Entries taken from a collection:
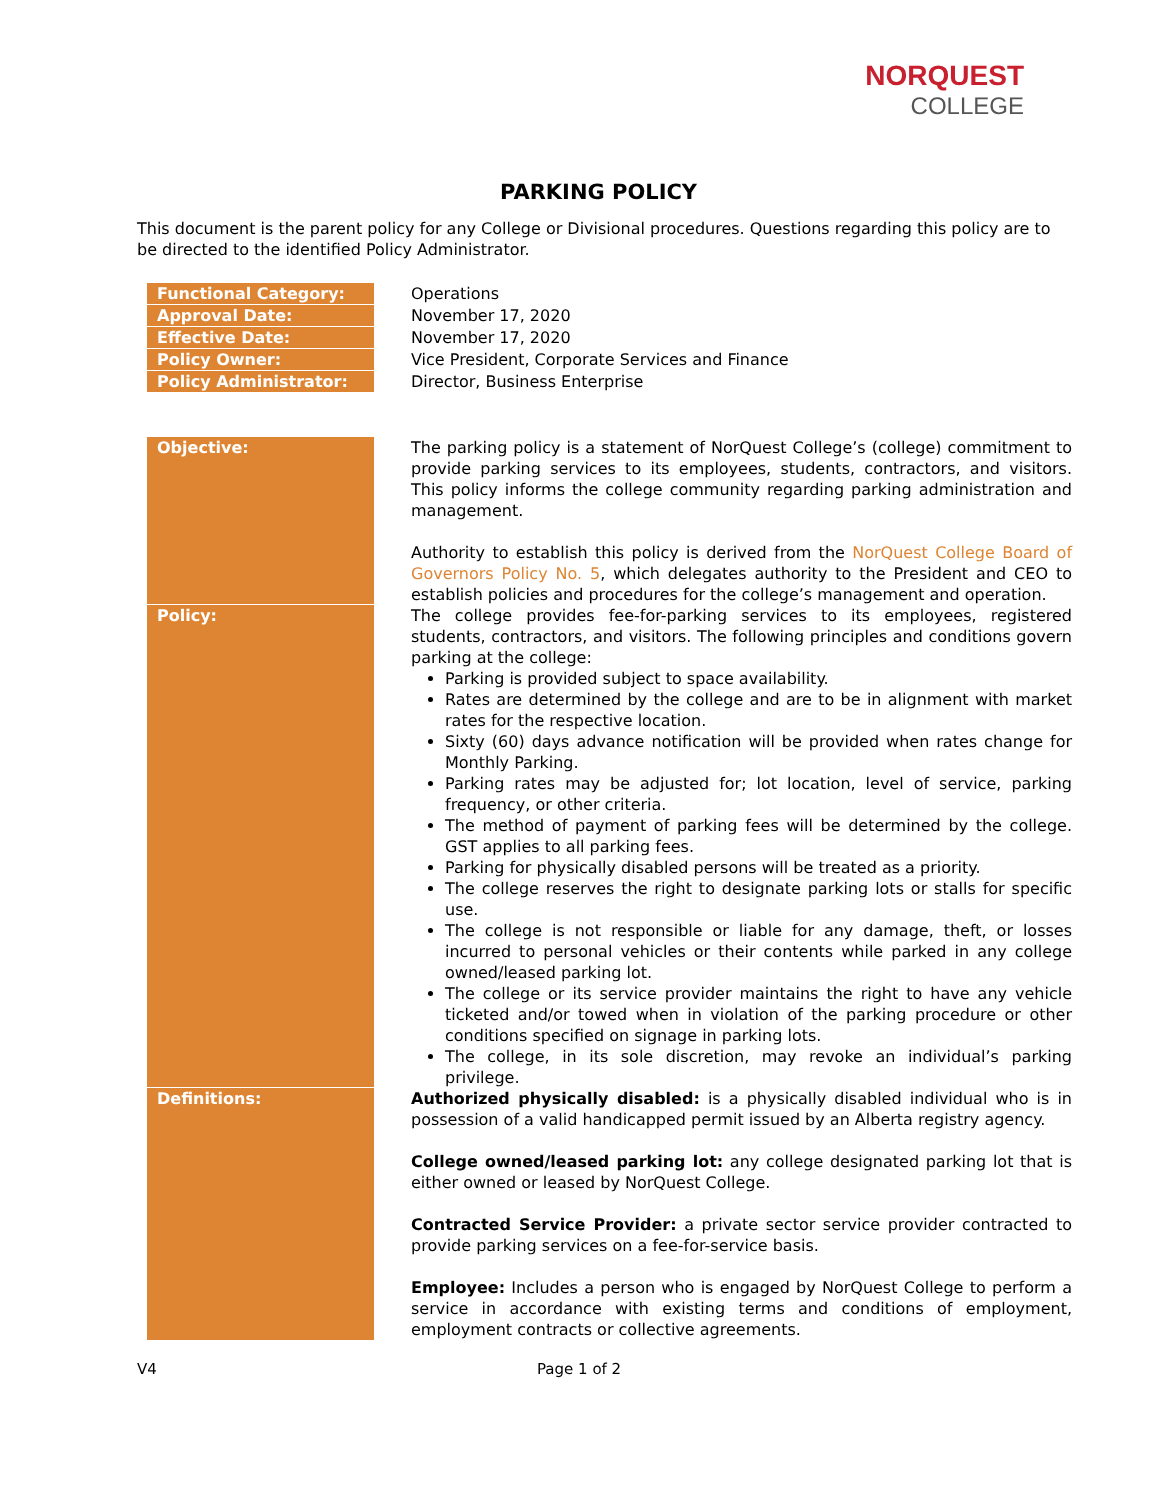NORQUEST
COLLEGE
PARKING POLICY
This document is the parent policy for any College or Divisional procedures. Questions regarding this policy are to be directed to the identified Policy Administrator.
| Functional Category: | Operations |
| Approval Date: | November 17, 2020 |
| Effective Date: | November 17, 2020 |
| Policy Owner: | Vice President, Corporate Services and Finance |
| Policy Administrator: | Director, Business Enterprise |
| Objective: | The parking policy is a statement of NorQuest College’s (college) commitment to provide parking services to its employees, students, contractors, and visitors. This policy informs the college community regarding parking administration and management. Authority to establish this policy is derived from the NorQuest College Board of Governors Policy No. 5 , which delegates authority to the President and CEO to establish policies and procedures for the college’s management and operation. |
| Policy: | The college provides fee-for-parking services to its employees, registered students, contractors, and visitors. The following principles and conditions govern parking at the college: Parking is provided subject to space availability. Rates are determined by the college and are to be in alignment with market rates for the respective location. Sixty (60) days advance notification will be provided when rates change for Monthly Parking. Parking rates may be adjusted for; lot location, level of service, parking frequency, or other criteria. The method of payment of parking fees will be determined by the college. GST applies to all parking fees. Parking for physically disabled persons will be treated as a priority. The college reserves the right to designate parking lots or stalls for specific use. The college is not responsible or liable for any damage, theft, or losses incurred to personal vehicles or their contents while parked in any college owned/leased parking lot. The college or its service provider maintains the right to have any vehicle ticketed and/or towed when in violation of the parking procedure or other conditions specified on signage in parking lots. The college, in its sole discretion, may revoke an individual’s parking privilege. |
| Definitions: | Authorized physically disabled: is a physically disabled individual who is in possession of a valid handicapped permit issued by an Alberta registry agency. College owned/leased parking lot: any college designated parking lot that is either owned or leased by NorQuest College. Contracted Service Provider: a private sector service provider contracted to provide parking services on a fee-for-service basis. Employee: Includes a person who is engaged by NorQuest College to perform a service in accordance with existing terms and conditions of employment, employment contracts or collective agreements. |
V4 Page 1 of 2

*Goal of the exercise*:
Copy the lines exactly as they appear from the opening of the entries above through the line with "Category: | Operations |", excluding all pictures.

*Response to this task*:
NORQUEST
COLLEGE
PARKING POLICY
This document is the parent policy for any College or Divisional procedures. Questions regarding this policy are to be directed to the identified Policy Administrator.
| Functional Category: | Operations |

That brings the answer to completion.